In my long-lost free time, I wrote some novels, a couple of which are not just on my hard drive: BETA TEST ("an unusually lighthearted apocalyptic tale," according to Publishers' Weekly) and a YA book called KALI: THE GHOSTING OF SEPULCHER BAY. Go get them on Kindle.

I work from my home in Ithaca, NY, and did it long before pandemics made it cool.

The Technology I Use

My first computer was a Laser 128, an Apple II-compatible clone with an integrated keyboard, matched with an eye-straining monochrome green monitor. I used it to type papers in college for other people for money...until I discovered the Mac SE in the college computer room. That changed my life. My first cellphone was a Samsung Uproar—the silver one with the built-in MP3 player from the Napster days (the pre-iPod era).

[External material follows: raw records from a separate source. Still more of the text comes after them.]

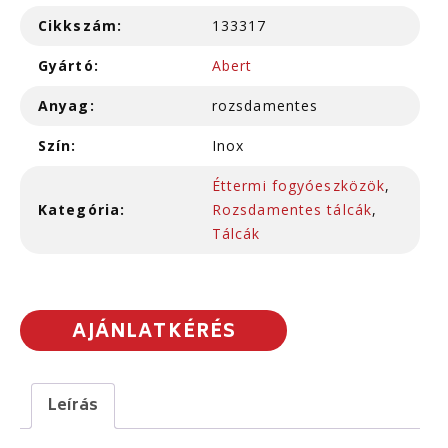
Cikkszám:
133317
Gyártó:
Abert
Anyag:
rozsdamentes
Szín:
Inox
Éttermi fogyóeszközök
,
Kategória:
Rozsdamentes tálcák
,
Tálcák
AJÁNLATKÉRÉS
Leírás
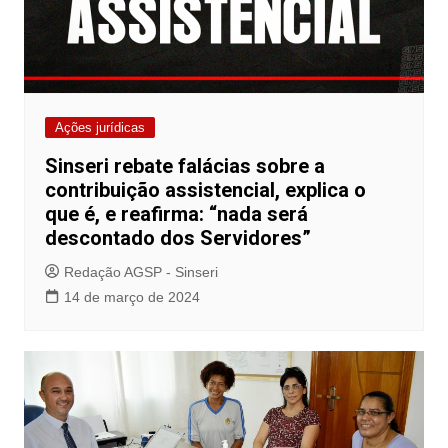
Ações jurídicas
Sinseri rebate falácias sobre a
contribuição assistencial, explica o
que é, e reafirma: “nada será
descontado dos Servidores”
Redação AGSP - Sinseri
14 de março de 2024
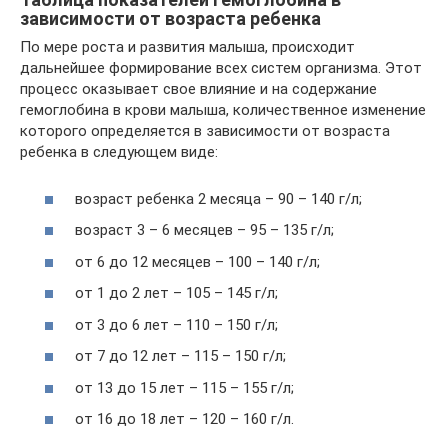
зависимости от возраста ребенка
По мере роста и развития малыша, происходит
дальнейшее формирование всех систем организма. Этот
процесс оказывает свое влияние и на содержание
гемоглобина в крови малыша, количественное изменение
которого определяется в зависимости от возраста
ребенка в следующем виде:
возраст ребенка 2 месяца – 90 – 140 г/л;
возраст 3 – 6 месяцев – 95 – 135 г/л;
от 6 до 12 месяцев – 100 – 140 г/л;
от 1 до 2 лет – 105 – 145 г/л;
от 3 до 6 лет – 110 – 150 г/л;
от 7 до 12 лет – 115 – 150 г/л;
от 13 до 15 лет – 115 – 155 г/л;
от 16 до 18 лет – 120 – 160 г/л.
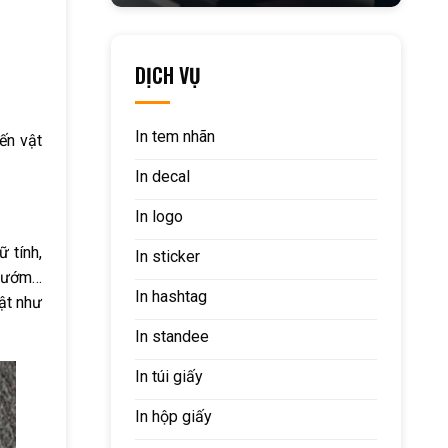
DỊCH VỤ
In tem nhãn
ến vật
In decal
In logo
 tính,
In sticker
 bướm…
In hashtag
ật như
In standee
In túi giấy
In hộp giấy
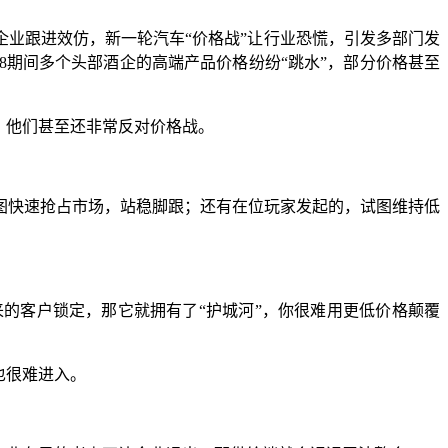
企业跟进效仿，新一轮汽车“价格战”让行业恐慌，引发多部门发
18期间多个头部酒企的高端产品价格纷纷“跳水”，部分价格甚至
，他们甚至还非常反对价格战。
图快速抢占市场，站稳脚跟；还有在位玩家发起的，试图维持低
的客户锁定，那它就拥有了“护城河”，你很难用更低价格颠覆
也很难进入。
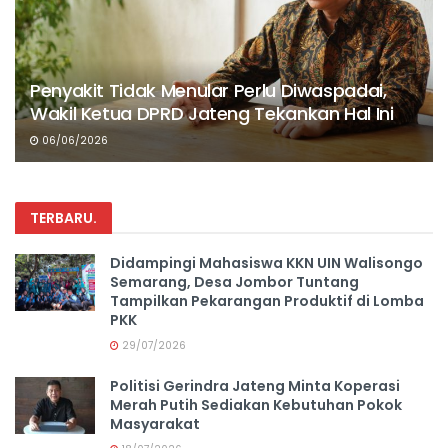
Penyakit Tidak Menular Perlu Diwaspadai,
Wakil Ketua DPRD Jateng Tekankan Hal Ini
06/06/2026
TERBARU
.
Didampingi Mahasiswa KKN UIN Walisongo
Semarang, Desa Jombor Tuntang
Tampilkan Pekarangan Produktif di Lomba
PKK
29/07/2026
Politisi Gerindra Jateng Minta Koperasi
Merah Putih Sediakan Kebutuhan Pokok
Masyarakat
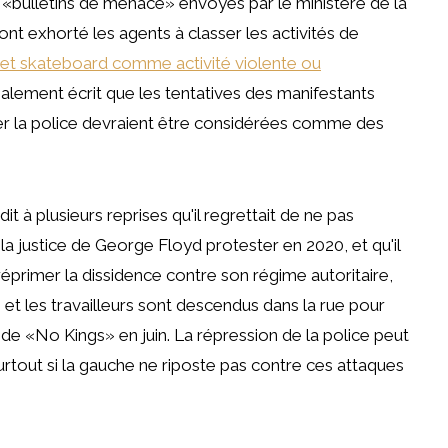
 «bulletins de menace» envoyés par le ministère de la
ont exhorté les agents à classer les activités de
 et skateboard comme activité violente ou
lement écrit que les tentatives des manifestants
tifier la police devraient être considérées comme des
 à plusieurs reprises qu'il regrettait de ne pas
la justice de George Floyd protester en 2020, et qu'il
éprimer la dissidence contre son régime autoritaire,
s et les travailleurs sont descendus dans la rue pour
 de «No Kings» en juin. La répression de la police peut
urtout si la gauche ne riposte pas contre ces attaques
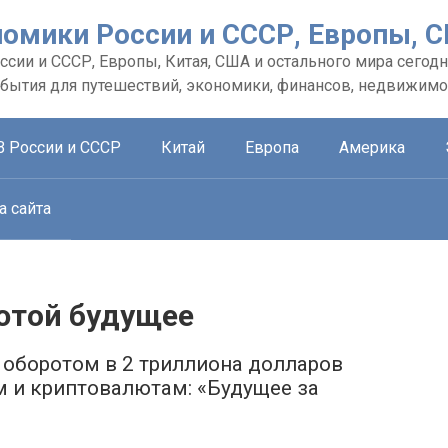
номики России и СССР, Европы, 
сии и СССР, Европы, Китая, США и остального мира сегодн
обытия для путешествий, экономики, финансов, недвижимо
В России и СССР
Китай
Европа
Америка
а сайта
ютой будущее
с оборотом в 2 триллиона долларов
 и криптовалютам: «Будущее за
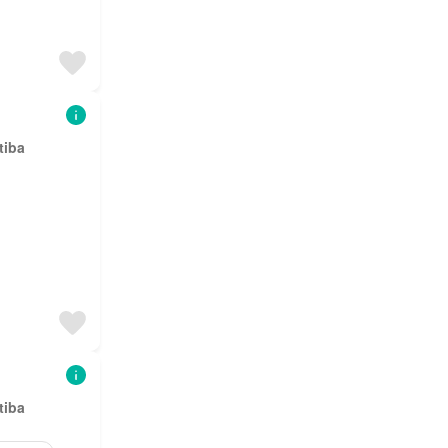
tiba
tiba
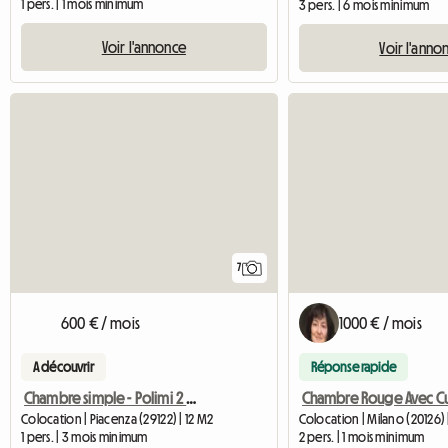
1 pers. | 1 mois minimum
3 pers. | 6 mois minimum
Voir l'annonce
Voir l'anno
7
600 € / mois
1000 € / mois
A découvrir
Réponse rapide
Chambre simple - Polimi 2 minutes à pied - Unicatt 10 minutes en bus
Colocation | Piacenza (29122) | 12 M2
Colocation | Milano (20126)
1 pers. | 3 mois minimum
2 pers. | 1 mois minimum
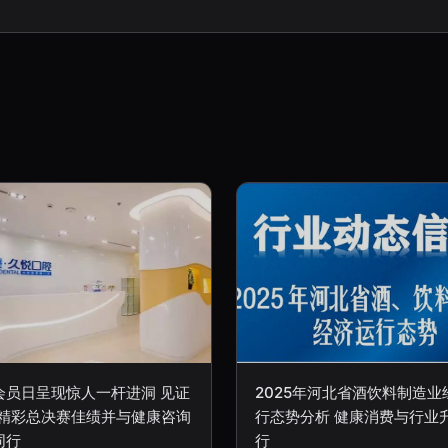
会员日呈现惊人一杆进洞 见证
2025年河北省酒饮料制造业
17精彩总决赛佳绩并与健康咨询
行态势分析 健康消费与行业
同行
行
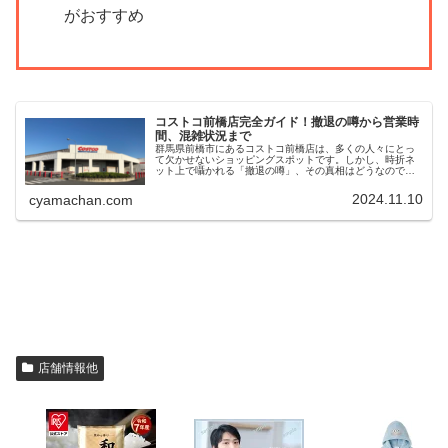
がおすすめ
コストコ前橋店完全ガイド！撤退の噂から営業時
間、混雑状況まで
群馬県前橋市にあるコストコ前橋店は、多くの人々にとっ
て欠かせないショッピングスポットです。しかし、時折ネ
ット上で囁かれる「撤退の噂」、その真相はどうなのでし
む？今回は、コストコ前橋店の営業時間、ガソリンスタン
ド、フードコートの情報から、特に...
2024.11.10
cyamachan.com
店舗情報他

I use an iPhone 15 Pro hourly and an iPad Air infrequently (but I'm always in the market for a cheap Android tablet). I have a PlayStation 5 just to play Spider-Man, and several Windows machines, including a work-issued Lenovo ThinkPad. I talk to Alexa and Siri all day long. I do the majority of my computing on a 15-inch LG Gram laptop attached to a Thunderbolt hub to run a multi-monitor setup—I overdid it on the power needed to simply work from home.

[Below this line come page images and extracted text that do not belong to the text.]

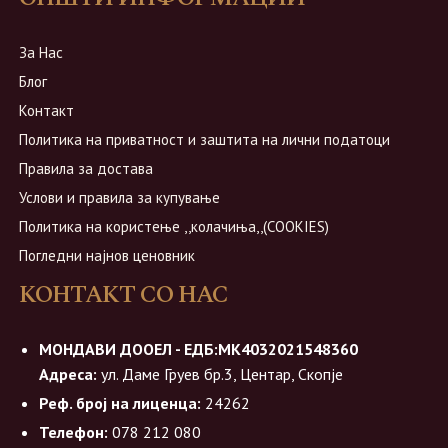
За Нас
Блог
Контакт
Политика на приватност и заштита на лични податоци
Правила за достава
Услови и правила за купување
Политика на користење ,,колачиња,,(COOKIES)
Погледни најнов ценовник
КОНТАКТ СО НАС
МОНДАВИ ДООЕЛ - ЕДБ:МК4032021548360
Адреса:
ул. Даме Груев бр.3, Центар, Скопје
Реф. број на лиценца:
24262
Телефон:
078 212 080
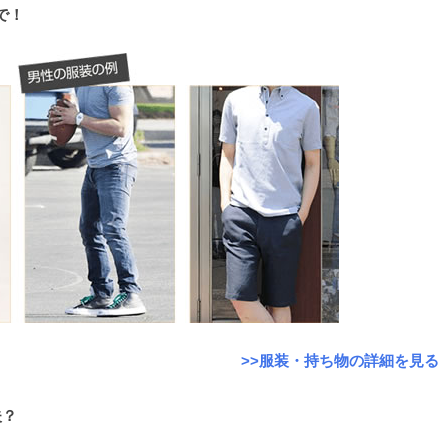
で！
>>服装・持ち物の詳細を見る
夫？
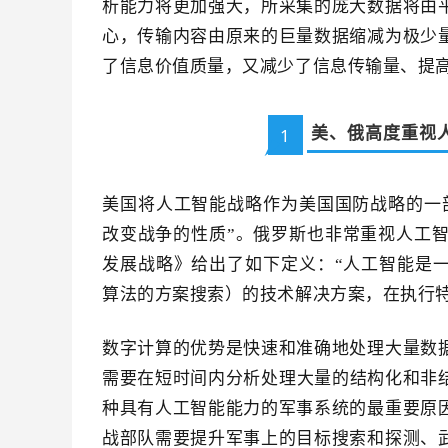
析能力将更加强大，所采集的庞大数据将由
心，传输内容由原来的巨量数据缩减为极少
了信息价值质量，又减少了信息传输量、提
美、俄高度重视
1
美国将人工智能战略作为美国国防战略的一
改变战争的性质”。俄罗斯也非常重视人工智
发展战略》给出了如下定义：“人工智能是
算法的方案搜索）的技术解决方案，在执行
数字计算的优势是快速和准确地处理大量数
需要在短时间内分析处理大量的结构化和非结
种具有人工智能能力的军事系统的最重要原
战部队需要提升军事上的目标搜索和探测、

I'm most at home in Microsoft Word after decades of writing there. More and more, I turn to services like Google Docs, using tools like Grammarly. I use Google's Chrome browser due to an addiction to several extensions I think I can't live without, but probably could. I use Excel extensively on data-intensive stories, but for chart creation, we've switched over entirely to using Infogram for interactive features that are hard to find elsewhere. I do a lot of graphics work for my stories, but limit myself to the free and amazing Paint.NET software to edit images.

I'm a firm evangelist for using the cloud for backup and syncing of files; I'm primarily using Dropbox, which has never failed me, but I also have redundant setups on Microsoft OneDrive, plus extra picture backups on Amazon Photos and iCloud. Why take chances? For entertainment, mine is a streaming-only household—my kid has never seen network TV and barely been exposed to commercials, thanks to Roku and Amazon Music. The house is peppered with smart speakers from Amazon for instant gratification and control of smart home devices like multiple Wyze cameras and Nest Protect smoke detectors. I've got accounts on all the major social networks, to my horror. I have a robot vacuum for each floor of the house. I want a 3D printer, but not sure what I'd use it for.